Publié le 2024-02-29 14:35:00. Une consommation élevée d’aliments ultra-transformés pourrait augmenter le risque de développer des lésions précancéreuses du côlon et du rectum, selon une étude américaine récente. Les chercheurs soulignent l’importance d’une alimentation de qualité pour prévenir l’incidence croissante de ce type de cancer, qui touche de plus en plus de jeunes adultes.
- Une étude menée auprès de près de 30 000 infirmières a révélé que les femmes consommant le plus d’aliments ultra-transformés avaient un risque 45 % plus élevé de développer des adénomes conventionnels, des précurseurs du cancer colorectal.
- Les participantes ayant une alimentation riche en produits ultra-transformés présentaient également des apports plus faibles en fibres, en folate, en calcium et en vitamine D.
- Les résultats suggèrent que les aliments ultra-transformés pourraient perturber le microbiote intestinal et favoriser l’inflammation, contribuant ainsi au développement du cancer colorectal.
L’incidence du cancer colorectal chez les moins de 50 ans est en augmentation dans les pays à revenu élevé, notamment aux États-Unis. Ce phénomène, qui touche même les personnes sans antécédents familiaux ni prédisposition génétique, interroge les chercheurs sur les facteurs de risque modifiables liés au mode de vie et à l’alimentation. La consommation d’aliments ultra-transformés (AUP), qui représente près de 60 % de l’apport énergétique des adultes américains, est désormais au cœur des préoccupations.
Pour mieux comprendre ce lien, le Dr Chen Wang, de la Harvard T.H. Chan School of Public Health et du Massachusetts General Hospital, et son équipe ont analysé les données de la Nurses’ Health Study II, une vaste étude prospective impliquant 29 105 infirmières autorisées. Entre 1991 et 2015, les participantes ont été suivies, en particulier celles ayant subi au moins une coloscopie avant l’âge de 50 ans. L’apport alimentaire a été évalué tous les quatre ans à l’aide de questionnaires validés, et les aliments ont été classés selon le système Nova en non transformés, transformés ou ultra-transformés.
L’étude s’est concentrée sur l’incidence des précurseurs du cancer colorectal, notamment les adénomes conventionnels et les lésions dentelées, confirmés par les dossiers médicaux et les rapports de pathologie. Les chercheurs ont utilisé des modèles de régression logistique multivariés pour évaluer la relation entre la consommation d’AUP et le risque de ces lésions, en tenant compte de facteurs de risque connus tels que l’indice de masse corporelle (IMC), le diabète de type 2, le tabagisme, l’activité physique et la qualité globale de l’alimentation.
Les résultats ont montré qu’une consommation plus élevée d’AUP était associée à un risque accru d’adénomes conventionnels. Les femmes du quintile supérieur de consommation d’AUP présentaient un risque 45 % plus élevé de développer ces lésions que celles du quintile inférieur (rapport de cotes ajusté [AOR] 1,45 ; intervalle de confiance à 95 %, 1,19-1,77 ; P < 0,001). Aucune association significative n'a été observée avec les lésions dentelées. Le risque n'a pas varié en fonction des quintiles de consommation d'AUP (AOR, 1,04 ; IC à 95 %, 0,89-1,22).
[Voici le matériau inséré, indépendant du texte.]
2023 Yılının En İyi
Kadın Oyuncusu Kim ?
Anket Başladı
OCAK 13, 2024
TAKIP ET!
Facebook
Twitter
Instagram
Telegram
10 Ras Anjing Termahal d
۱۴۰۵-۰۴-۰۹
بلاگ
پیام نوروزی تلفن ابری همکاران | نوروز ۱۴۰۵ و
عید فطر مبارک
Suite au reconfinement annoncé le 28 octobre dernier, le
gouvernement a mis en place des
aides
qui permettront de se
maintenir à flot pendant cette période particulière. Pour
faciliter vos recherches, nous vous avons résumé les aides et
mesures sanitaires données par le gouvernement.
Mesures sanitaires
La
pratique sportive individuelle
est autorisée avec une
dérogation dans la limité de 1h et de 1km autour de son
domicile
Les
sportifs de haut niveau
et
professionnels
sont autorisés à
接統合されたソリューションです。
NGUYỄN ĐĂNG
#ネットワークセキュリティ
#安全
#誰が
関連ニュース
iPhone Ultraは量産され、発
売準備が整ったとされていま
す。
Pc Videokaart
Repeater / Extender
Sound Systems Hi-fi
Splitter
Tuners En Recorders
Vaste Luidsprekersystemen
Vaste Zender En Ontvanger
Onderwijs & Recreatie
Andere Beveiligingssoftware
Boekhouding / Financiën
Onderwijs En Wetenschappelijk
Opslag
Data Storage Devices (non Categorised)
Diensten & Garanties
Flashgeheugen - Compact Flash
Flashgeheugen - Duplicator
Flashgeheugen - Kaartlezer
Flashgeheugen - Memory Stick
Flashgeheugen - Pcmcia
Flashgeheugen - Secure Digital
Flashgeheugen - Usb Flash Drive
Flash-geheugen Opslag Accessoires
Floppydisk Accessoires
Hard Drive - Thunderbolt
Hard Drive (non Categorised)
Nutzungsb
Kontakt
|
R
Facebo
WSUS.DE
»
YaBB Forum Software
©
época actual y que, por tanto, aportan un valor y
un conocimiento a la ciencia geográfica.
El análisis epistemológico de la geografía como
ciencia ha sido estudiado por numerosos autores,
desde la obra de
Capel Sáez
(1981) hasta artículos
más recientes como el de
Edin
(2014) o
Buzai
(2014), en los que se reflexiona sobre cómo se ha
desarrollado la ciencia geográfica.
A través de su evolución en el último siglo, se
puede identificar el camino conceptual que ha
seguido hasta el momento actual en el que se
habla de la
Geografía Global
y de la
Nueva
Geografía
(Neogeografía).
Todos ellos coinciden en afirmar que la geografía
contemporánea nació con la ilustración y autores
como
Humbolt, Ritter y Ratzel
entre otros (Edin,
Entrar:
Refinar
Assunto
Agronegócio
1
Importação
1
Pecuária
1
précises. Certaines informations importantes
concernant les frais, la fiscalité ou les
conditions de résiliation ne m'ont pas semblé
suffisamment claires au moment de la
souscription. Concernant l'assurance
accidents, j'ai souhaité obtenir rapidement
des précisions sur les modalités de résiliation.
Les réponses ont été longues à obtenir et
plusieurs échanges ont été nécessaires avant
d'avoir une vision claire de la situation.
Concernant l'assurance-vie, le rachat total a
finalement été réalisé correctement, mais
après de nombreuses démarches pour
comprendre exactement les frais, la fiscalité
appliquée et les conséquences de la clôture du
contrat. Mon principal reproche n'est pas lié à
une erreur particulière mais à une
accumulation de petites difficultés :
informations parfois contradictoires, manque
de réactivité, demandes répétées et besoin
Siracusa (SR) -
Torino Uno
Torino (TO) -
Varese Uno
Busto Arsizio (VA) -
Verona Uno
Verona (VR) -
L’étude a également révélé que les participantes consommant le plus d’AUP avaient tendance à avoir une alimentation moins riche en fibres, en folate, en calcium et en vitamine D, ainsi qu’un score inférieur à l’Alternative Healthy Eating Index-2010. Elles étaient également plus susceptibles d’avoir un IMC plus élevé, d’être fumeuses, de souffrir de diabète de type 2 et de subir des coloscopies en raison de symptômes, tout en étant moins susceptibles de prendre des multivitamines ou de se soumettre à des coloscopies de dépistage.
Le cancer colorectal précoce est de plus en plus reconnu comme une entité clinique distincte, touchant souvent des adultes plus jeunes sans facteurs de risque traditionnels. Identifier les facteurs modifiables est donc essentiel pour mettre en place des stratégies de prévention efficaces. Le Dr Wang souligne que les AUP pourraient contribuer à la carcinogenèse colorectale en perturbant le microbiote intestinal, en favorisant l’inflammation et en réduisant l’apport de nutriments protecteurs. Il suggère que soutenir les initiatives visant à améliorer la qualité de l’alimentation pourrait être une approche préventive pertinente.
En se concentrant sur les précurseurs du cancer, cette étude apporte un éclairage nouveau sur l’influence de l’alimentation sur le développement de la tumorigenèse. Compte tenu de la prévalence croissante du cancer colorectal précoce, améliorer la qualité de l’alimentation représente une approche de prévention à la fois pratique et fondée sur des données probantes.